Army Gen. Volney F. Warner, head of the U.S. Readiness Command, recently warned in a tape-recorded interview with The Washington Post that the United States may have to risk losing the 18,000-man 82nd Airborne light infantry division and an especially configured Marine brigade of about 16,000 men to superior Soviet forces to make a stand in the gulf between now and 1985. "That's the kind of thing we ought to think about," he said.
As the military's Mr. Readiness, Warner was asked if the armed services are to blame for the readiness problems that have been in the headlines of late or whether he considered that a bad rap.

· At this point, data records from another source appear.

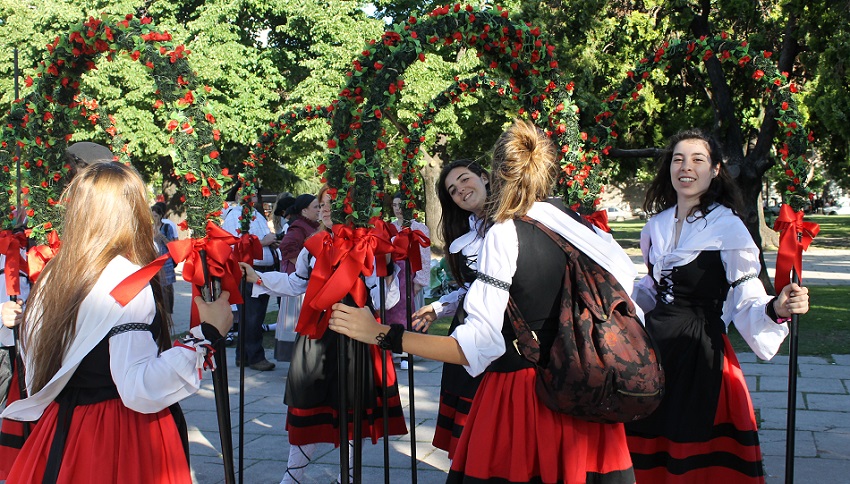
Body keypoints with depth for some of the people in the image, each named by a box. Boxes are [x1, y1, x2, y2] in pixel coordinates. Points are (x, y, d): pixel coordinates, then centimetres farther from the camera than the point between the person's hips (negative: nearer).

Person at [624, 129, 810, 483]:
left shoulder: (728, 227, -10)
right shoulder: (657, 225, 8)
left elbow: (747, 301, -14)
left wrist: (777, 308, -33)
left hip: (700, 354, -6)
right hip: (655, 348, 6)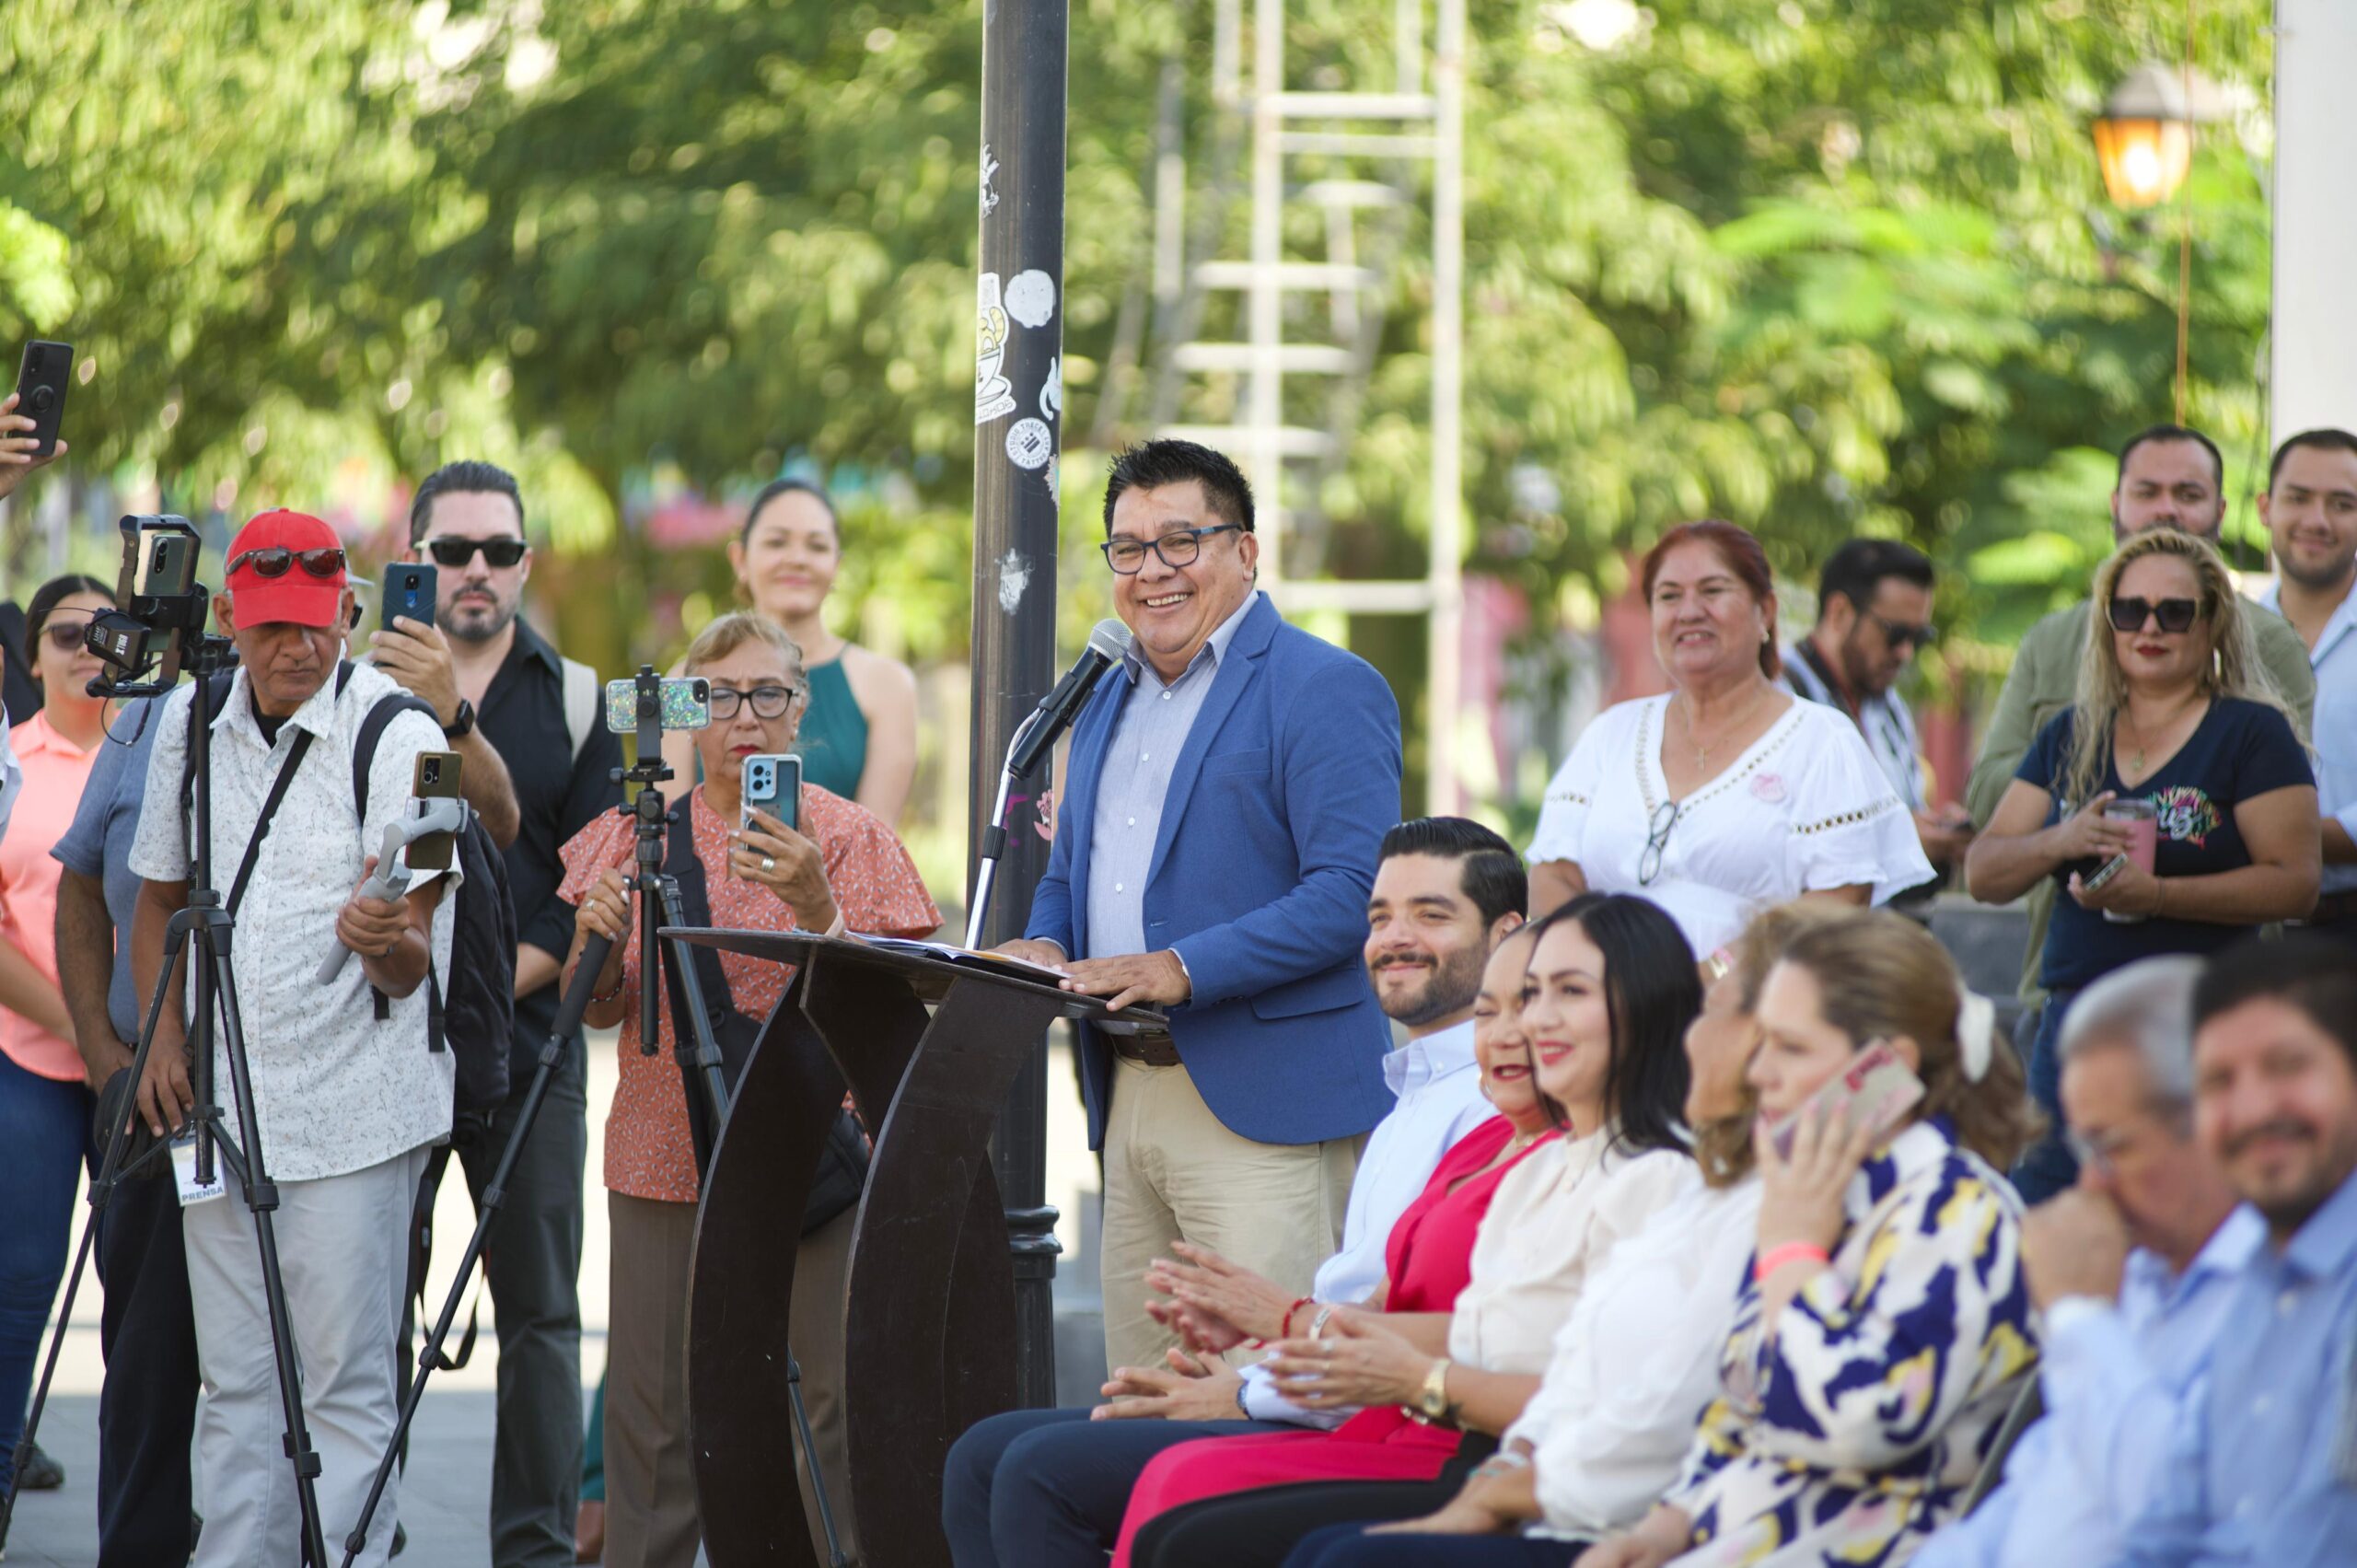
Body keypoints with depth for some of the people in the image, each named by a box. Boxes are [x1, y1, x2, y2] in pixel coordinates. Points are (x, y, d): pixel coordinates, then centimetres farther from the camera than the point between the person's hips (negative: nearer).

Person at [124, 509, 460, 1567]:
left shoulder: (395, 733, -9)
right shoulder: (189, 725, 7)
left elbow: (412, 967, -12)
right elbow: (158, 895, 19)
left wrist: (389, 941, -35)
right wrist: (165, 1034, 4)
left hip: (351, 1109, -5)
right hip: (217, 1100, 5)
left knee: (347, 1389, -5)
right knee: (236, 1385, 8)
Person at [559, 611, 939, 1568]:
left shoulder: (847, 837, 0)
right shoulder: (641, 830, 9)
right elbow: (597, 1013, 9)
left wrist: (816, 909, -25)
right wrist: (597, 942, -12)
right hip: (665, 1158, 3)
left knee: (825, 1408, -7)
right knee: (652, 1414, 0)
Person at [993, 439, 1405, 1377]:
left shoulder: (1325, 690, -6)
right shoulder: (1107, 699, 20)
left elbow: (1353, 893, -15)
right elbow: (1068, 873, 28)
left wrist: (1185, 970, -23)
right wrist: (1042, 947, 4)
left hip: (1263, 1111, -8)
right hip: (1129, 1103, 8)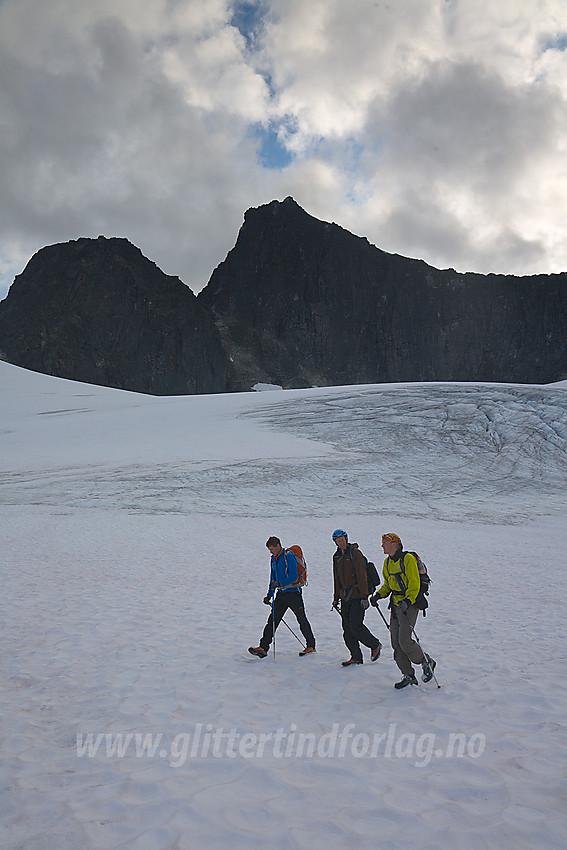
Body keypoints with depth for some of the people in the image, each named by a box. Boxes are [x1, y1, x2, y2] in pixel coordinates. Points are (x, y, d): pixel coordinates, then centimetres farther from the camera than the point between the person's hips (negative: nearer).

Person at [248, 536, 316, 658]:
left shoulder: (289, 556, -13)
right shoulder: (273, 559, 12)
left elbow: (294, 576, -22)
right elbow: (273, 578, 20)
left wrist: (279, 583, -29)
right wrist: (269, 595, 13)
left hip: (294, 593, -7)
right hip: (281, 594, 7)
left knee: (302, 620, 5)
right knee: (273, 619, -2)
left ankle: (311, 645, 20)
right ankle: (263, 647, -5)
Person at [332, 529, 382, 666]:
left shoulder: (355, 553, -9)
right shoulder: (337, 557, 13)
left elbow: (362, 576, -13)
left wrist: (364, 596, -18)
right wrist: (336, 598, 19)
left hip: (357, 595, -7)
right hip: (345, 596, 7)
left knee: (355, 625, -11)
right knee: (347, 628, 4)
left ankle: (375, 645, 11)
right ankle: (356, 657, 14)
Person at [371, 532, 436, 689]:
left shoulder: (408, 559, -14)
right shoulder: (388, 562, 11)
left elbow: (414, 584, -18)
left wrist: (407, 601, -29)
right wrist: (379, 594, 7)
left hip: (410, 604, -8)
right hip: (396, 605, 8)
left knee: (404, 641, -13)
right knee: (396, 642, 5)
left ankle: (426, 662, 12)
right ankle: (408, 675, 15)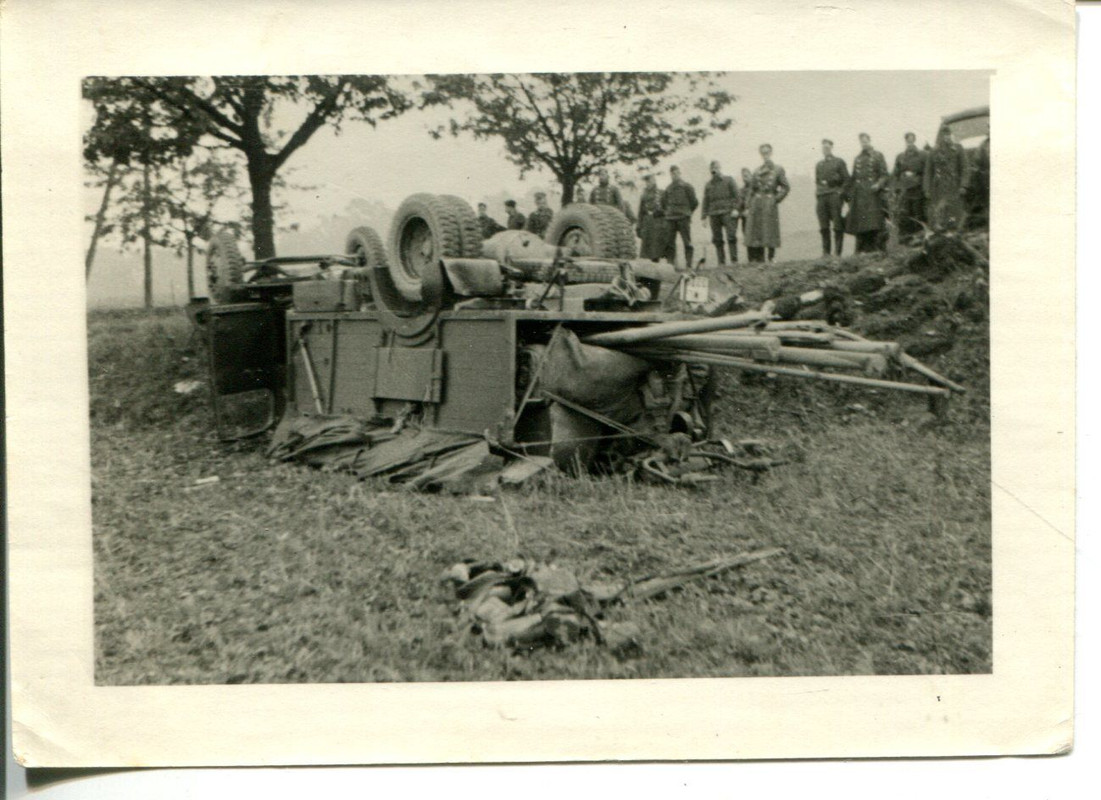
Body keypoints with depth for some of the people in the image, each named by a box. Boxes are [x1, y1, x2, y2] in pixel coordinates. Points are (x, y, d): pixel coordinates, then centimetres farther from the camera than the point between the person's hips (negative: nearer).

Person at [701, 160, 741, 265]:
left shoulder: (728, 180, 9)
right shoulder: (708, 184, 19)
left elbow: (736, 194, 2)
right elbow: (705, 201, 18)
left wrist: (735, 208, -11)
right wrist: (704, 216, 10)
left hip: (728, 213, -4)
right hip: (714, 214, 4)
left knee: (731, 236, -12)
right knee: (717, 239, 0)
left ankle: (734, 260, -10)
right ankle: (721, 262, 4)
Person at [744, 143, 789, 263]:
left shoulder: (778, 169, 4)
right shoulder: (757, 171, 14)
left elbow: (786, 187, 0)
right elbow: (752, 189, 14)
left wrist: (776, 199, -7)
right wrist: (748, 207, 7)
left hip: (770, 205, -4)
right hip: (756, 204, 4)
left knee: (770, 233, -3)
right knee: (753, 233, 0)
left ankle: (771, 259, 3)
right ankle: (757, 260, 6)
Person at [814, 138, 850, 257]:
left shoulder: (839, 162, 7)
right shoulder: (818, 165, 19)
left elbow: (846, 180, 4)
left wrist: (841, 193, -8)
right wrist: (816, 197, 10)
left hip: (834, 195, -4)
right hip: (821, 197, 4)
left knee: (837, 225, -6)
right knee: (823, 226, -1)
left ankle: (837, 252, -4)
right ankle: (826, 252, 2)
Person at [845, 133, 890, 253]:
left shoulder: (878, 156, 6)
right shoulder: (857, 158, 19)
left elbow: (884, 174, 1)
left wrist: (878, 185, -17)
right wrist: (850, 193, 13)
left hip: (873, 193, -4)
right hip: (859, 195, 4)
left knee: (874, 223, -10)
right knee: (859, 225, -1)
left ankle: (876, 249, -8)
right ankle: (861, 250, 3)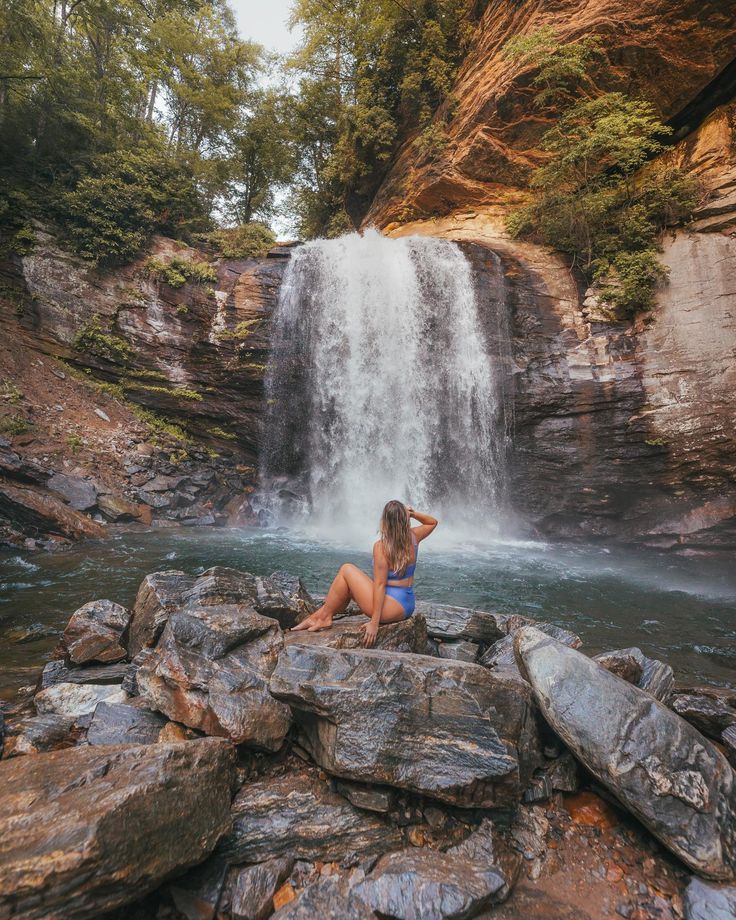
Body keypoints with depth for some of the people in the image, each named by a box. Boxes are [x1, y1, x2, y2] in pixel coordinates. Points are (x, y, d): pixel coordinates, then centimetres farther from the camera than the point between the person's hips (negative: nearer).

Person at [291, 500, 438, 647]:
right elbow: (433, 522, 17)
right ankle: (323, 614, 24)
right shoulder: (413, 538, -2)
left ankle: (324, 617, 7)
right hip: (408, 606, 8)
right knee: (349, 585, 17)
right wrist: (413, 513, -1)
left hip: (392, 606, -8)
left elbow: (379, 585, -21)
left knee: (346, 570, -1)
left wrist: (374, 622, -19)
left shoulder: (381, 546, -18)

"It's a bad rap, and it's not a bad rap. It's a bad rap in the sense that we haven't been getting enough money and have been forced to live off the shelf. So the Air Force lives off its war reserve spares" in peacetime even though those parts are set aside for war. The other services have done the same thing, he added.
"In recent years, in the absence of funds, benign neglect or whatever you want to call it, commanders have been forced into going through heroics just to keep their heads above water and keep operational. That's forced pilots and aircraft maintenance guys to go into war reserve stocks," emergency fuel reserves and other places "just to keep going, and then figure out how to budget it next year to bring emergency stocks back up. It's a regrettable state of affairs, but I wouldn't say the forces are totally unready to go."
Now that the armed services are getting more money than previously to replenish emergency stocks and fix broken weaponry, readiness is almost certain to improve. But it is still an open question of whether the services will spend the money they get for new weapons on the right ones. The record is not reassuring in this regard.